Tang, Jizhou (Harvard University) | Zuo, Lihua (Texas A&M University) | Xiao, Lizhi (China University of Petroleum - Beijing) | Wu, Kan (Texas A&M University) | Qian, Bin (CNPC Chuanqing Drilling Engineering Co. Ltd) | Yin, Congbin (CNPC Chuanqing Drilling Engineering Co. Ltd) | Ehlig-Economides, Christine (University of Houston) | You, Xiangyu (The Chinese University of Hong Kong)

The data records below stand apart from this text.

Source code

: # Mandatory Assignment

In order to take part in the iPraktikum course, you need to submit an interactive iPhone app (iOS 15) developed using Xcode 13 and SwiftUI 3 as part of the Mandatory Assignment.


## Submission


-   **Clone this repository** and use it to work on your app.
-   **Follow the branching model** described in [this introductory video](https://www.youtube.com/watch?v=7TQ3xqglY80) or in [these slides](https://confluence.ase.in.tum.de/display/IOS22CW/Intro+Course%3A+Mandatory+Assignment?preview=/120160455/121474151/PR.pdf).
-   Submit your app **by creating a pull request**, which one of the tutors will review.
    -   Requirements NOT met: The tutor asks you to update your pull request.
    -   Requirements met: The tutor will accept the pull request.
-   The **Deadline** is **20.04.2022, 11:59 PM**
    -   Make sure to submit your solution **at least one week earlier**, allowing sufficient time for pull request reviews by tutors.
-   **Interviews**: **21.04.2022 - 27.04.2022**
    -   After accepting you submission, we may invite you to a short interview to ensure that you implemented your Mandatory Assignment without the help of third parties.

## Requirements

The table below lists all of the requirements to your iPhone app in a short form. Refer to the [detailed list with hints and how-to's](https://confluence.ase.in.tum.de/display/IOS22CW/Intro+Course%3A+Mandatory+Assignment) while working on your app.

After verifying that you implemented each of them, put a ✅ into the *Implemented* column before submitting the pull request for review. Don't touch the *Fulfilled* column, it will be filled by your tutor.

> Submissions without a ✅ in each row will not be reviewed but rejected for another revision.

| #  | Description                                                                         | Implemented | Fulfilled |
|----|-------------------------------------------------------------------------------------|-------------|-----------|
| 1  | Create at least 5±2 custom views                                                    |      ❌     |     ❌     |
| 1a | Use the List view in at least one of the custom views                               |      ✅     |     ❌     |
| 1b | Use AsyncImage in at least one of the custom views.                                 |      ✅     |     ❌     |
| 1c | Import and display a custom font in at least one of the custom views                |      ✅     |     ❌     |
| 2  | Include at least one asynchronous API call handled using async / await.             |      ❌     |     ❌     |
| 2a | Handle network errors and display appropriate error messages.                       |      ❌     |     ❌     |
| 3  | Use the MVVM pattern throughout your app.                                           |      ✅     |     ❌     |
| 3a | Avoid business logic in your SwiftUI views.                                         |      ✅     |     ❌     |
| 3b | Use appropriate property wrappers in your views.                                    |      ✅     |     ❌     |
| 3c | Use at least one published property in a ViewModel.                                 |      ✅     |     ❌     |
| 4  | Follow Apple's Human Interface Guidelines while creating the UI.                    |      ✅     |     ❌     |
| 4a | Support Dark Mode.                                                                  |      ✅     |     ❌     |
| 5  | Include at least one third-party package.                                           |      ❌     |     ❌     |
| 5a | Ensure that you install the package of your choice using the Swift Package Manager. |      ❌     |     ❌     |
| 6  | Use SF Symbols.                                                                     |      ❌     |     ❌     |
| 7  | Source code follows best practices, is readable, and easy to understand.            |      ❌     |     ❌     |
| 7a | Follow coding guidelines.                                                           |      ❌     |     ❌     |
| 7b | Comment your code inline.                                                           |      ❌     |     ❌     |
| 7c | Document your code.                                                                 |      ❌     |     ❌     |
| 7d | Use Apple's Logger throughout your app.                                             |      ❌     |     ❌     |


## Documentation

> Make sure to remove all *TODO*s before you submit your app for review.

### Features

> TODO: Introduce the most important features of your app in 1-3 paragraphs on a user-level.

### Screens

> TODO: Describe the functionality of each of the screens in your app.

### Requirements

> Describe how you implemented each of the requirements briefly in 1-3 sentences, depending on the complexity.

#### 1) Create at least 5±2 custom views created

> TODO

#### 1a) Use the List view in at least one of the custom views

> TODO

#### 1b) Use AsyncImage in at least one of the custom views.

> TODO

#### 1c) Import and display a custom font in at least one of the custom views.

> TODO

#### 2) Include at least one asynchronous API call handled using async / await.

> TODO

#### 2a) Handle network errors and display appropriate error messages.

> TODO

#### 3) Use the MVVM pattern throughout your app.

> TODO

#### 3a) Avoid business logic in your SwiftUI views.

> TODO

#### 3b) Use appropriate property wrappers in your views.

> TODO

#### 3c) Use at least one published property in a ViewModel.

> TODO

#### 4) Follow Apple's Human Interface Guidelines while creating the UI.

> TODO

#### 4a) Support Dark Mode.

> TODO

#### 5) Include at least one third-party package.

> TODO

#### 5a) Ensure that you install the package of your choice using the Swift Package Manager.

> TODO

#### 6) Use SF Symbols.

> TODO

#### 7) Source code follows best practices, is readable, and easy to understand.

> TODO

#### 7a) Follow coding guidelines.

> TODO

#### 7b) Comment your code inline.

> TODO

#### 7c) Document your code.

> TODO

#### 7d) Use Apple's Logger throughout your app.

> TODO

Rock layering, a critical factor in determining fracture height growth, is pervasive in the Silurian Longmaxi shale formation in the southwest of China. From field studies, engineers found that the created fracture height is lower than the required height even after they enhanced the pumping rate to a very high value. This paper introduces a coupled three-dimensional hydraulic fracture propagation model considering the effect of bedding layers and investigate the effect of shear displacements along the bedding planes on fracture height growth. Our fracture propagation models address rock deformation and fluid flow. Rock deformation is governed by a fully three-dimensional displacement discontinuity method (3D DDM). The fluid flow model employs a finite difference method able to capture fluid movement along vertical fractures and bedding planes. Additionally, a propagation criteria determines whether the fracture would penetrate bedding planes. The Longmaxi shale formation has characteristics of large burial depth, low porosity and multiple bedding layers that hamper reaching the target fracture height even after increasing the pumping rate and treatment size. Hence, our fracture propagation model is applied to study the effect of bedding layers on fracture height growth. In this paper, we selected two different fracture geometries and analyzed profiles of fracture width, pressure and two types of shear displacement discontinuities. From numerical investigations, we found that the maximum width can be obtained at the junction after the vertical fracture penetrates the bedding planes as a result of the decrement of the compressive stress acting on the bedding planes. As the fracture penetrates the bedding planes, a certain amount of fluid would leak into the planes, which leads to fracture height containment. Moreover, the slope utilized for characterizing the correlation between leak-off volume and fracture height, is regarded as a tool to identify the number of BPs that fracture penetrates through. This paper illustrates the extensive application of our coupled hydraulic fracture propagation model for the Silurian Longmaxi shale formation with multiple bedding layers. Shear displacements along the bedding planes are regarded as a primary mechanism of fracture height containment.